WHAT IS BEING ASKED: Copy every line of the material below word for word, keeping each line break where it falls.
SOURCE MATERIAL: Begin
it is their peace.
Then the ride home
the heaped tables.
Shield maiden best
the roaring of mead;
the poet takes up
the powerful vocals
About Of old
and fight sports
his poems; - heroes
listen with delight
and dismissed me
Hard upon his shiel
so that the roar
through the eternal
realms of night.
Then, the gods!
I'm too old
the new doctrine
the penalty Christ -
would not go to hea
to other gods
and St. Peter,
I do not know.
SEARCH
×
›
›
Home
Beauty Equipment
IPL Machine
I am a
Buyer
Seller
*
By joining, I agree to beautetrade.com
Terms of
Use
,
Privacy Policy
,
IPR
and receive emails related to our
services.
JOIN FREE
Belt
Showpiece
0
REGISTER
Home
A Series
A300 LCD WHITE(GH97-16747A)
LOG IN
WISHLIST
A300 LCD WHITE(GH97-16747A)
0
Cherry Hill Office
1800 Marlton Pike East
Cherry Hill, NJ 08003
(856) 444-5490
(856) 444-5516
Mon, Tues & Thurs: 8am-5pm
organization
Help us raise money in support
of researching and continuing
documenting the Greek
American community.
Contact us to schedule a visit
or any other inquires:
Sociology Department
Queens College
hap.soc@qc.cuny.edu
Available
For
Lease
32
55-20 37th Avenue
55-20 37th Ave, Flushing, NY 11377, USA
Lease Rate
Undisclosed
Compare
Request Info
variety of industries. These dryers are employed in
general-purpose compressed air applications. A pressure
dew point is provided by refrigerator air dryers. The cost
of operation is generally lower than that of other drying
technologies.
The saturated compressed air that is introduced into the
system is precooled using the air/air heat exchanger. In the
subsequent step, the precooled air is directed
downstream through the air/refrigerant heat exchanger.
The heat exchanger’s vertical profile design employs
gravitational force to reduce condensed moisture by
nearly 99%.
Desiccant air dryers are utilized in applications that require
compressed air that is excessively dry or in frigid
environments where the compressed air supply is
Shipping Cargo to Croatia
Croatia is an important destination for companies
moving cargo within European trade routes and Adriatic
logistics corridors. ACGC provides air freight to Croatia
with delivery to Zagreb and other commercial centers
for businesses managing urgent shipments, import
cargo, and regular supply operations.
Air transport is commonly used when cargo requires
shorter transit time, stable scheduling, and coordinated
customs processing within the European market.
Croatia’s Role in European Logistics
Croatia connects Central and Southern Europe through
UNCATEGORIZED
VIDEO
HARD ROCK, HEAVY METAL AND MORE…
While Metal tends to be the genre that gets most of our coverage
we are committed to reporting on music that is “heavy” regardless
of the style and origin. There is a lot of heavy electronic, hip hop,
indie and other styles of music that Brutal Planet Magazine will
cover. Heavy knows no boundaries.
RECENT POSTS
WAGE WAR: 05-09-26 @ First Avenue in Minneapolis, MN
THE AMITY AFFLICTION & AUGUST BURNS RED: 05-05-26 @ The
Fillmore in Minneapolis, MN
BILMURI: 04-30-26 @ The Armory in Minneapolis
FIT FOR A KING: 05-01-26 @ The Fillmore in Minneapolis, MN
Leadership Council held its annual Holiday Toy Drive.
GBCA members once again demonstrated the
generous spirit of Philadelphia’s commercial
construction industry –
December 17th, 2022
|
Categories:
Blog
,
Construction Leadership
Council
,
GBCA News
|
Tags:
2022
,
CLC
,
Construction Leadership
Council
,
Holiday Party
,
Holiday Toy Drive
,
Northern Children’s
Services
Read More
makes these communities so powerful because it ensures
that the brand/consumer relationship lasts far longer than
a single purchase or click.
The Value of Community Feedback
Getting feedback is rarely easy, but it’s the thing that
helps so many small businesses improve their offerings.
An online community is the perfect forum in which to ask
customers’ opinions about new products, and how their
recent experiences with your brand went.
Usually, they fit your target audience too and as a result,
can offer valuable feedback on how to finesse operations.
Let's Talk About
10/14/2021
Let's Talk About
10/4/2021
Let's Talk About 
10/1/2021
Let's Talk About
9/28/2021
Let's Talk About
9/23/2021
SOURCE MATERIAL: End
EXERCISE RESPONSE:
it is their peace.
Then the ride home
the heaped tables.
Shield maiden best
the roaring of mead;
the poet takes up
the powerful vocals
About Of old
and fight sports
his poems; - heroes
listen with delight
and dismissed me
Hard upon his shiel
so that the roar
through the eternal
realms of night.
Then, the gods!
I'm too old
the new doctrine
the penalty Christ -
would not go to hea
to other gods
and St. Peter,
I do not know.
SEARCH
×
›
›
Home
Beauty Equipment
IPL Machine
I am a
Buyer
Seller
*
By joining, I agree to beautetrade.com
Terms of
Use
,
Privacy Policy
,
IPR
and receive emails related to our
services.
JOIN FREE
Belt
Showpiece
0
REGISTER
Home
A Series
A300 LCD WHITE(GH97-16747A)
LOG IN
WISHLIST
A300 LCD WHITE(GH97-16747A)
0
Cherry Hill Office
1800 Marlton Pike East
Cherry Hill, NJ 08003
(856) 444-5490
(856) 444-5516
Mon, Tues & Thurs: 8am-5pm
organization
Help us raise money in support
of researching and continuing
documenting the Greek
American community.
Contact us to schedule a visit
or any other inquires:
Sociology Department
Queens College
hap.soc@qc.cuny.edu
Available
For
Lease
32
55-20 37th Avenue
55-20 37th Ave, Flushing, NY 11377, USA
Lease Rate
Undisclosed
Compare
Request Info
variety of industries. These dryers are employed in
general-purpose compressed air applications. A pressure
dew point is provided by refrigerator air dryers. The cost
of operation is generally lower than that of other drying
technologies.
The saturated compressed air that is introduced into the
system is precooled using the air/air heat exchanger. In the
subsequent step, the precooled air is directed
downstream through the air/refrigerant heat exchanger.
The heat exchanger’s vertical profile design employs
gravitational force to reduce condensed moisture by
nearly 99%.
Desiccant air dryers are utilized in applications that require
compressed air that is excessively dry or in frigid
environments where the compressed air supply is
Shipping Cargo to Croatia
Croatia is an important destination for companies
moving cargo within European trade routes and Adriatic
logistics corridors. ACGC provides air freight to Croatia
with delivery to Zagreb and other commercial centers
for businesses managing urgent shipments, import
cargo, and regular supply operations.
Air transport is commonly used when cargo requires
shorter transit time, stable scheduling, and coordinated
customs processing within the European market.
Croatia’s Role in European Logistics
Croatia connects Central and Southern Europe through
UNCATEGORIZED
VIDEO
HARD ROCK, HEAVY METAL AND MORE…
While Metal tends to be the genre that gets most of our coverage
we are committed to reporting on music that is “heavy” regardless
of the style and origin. There is a lot of heavy electronic, hip hop,
indie and other styles of music that Brutal Planet Magazine will
cover. Heavy knows no boundaries.
RECENT POSTS
WAGE WAR: 05-09-26 @ First Avenue in Minneapolis, MN
THE AMITY AFFLICTION & AUGUST BURNS RED: 05-05-26 @ The
Fillmore in Minneapolis, MN
BILMURI: 04-30-26 @ The Armory in Minneapolis
FIT FOR A KING: 05-01-26 @ The Fillmore in Minneapolis, MN
Leadership Council held its annual Holiday Toy Drive.
GBCA members once again demonstrated the
generous spirit of Philadelphia’s commercial
construction industry –
December 17th, 2022
|
Categories:
Blog
,
Construction Leadership
Council
,
GBCA News
|
Tags:
2022
,
CLC
,
Construction Leadership
Council
,
Holiday Party
,
Holiday Toy Drive
,
Northern Children’s
Services
Read More
makes these communities so powerful because it ensures
that the brand/consumer relationship lasts far longer than
a single purchase or click.
The Value of Community Feedback
Getting feedback is rarely easy, but it’s the thing that
helps so many small businesses improve their offerings.
An online community is the perfect forum in which to ask
customers’ opinions about new products, and how their
recent experiences with your brand went.
Usually, they fit your target audience too and as a result,
can offer valuable feedback on how to finesse operations.
Let's Talk About
10/14/2021
Let's Talk About
10/4/2021
Let's Talk About 
10/1/2021
Let's Talk About
9/28/2021
Let's Talk About
9/23/2021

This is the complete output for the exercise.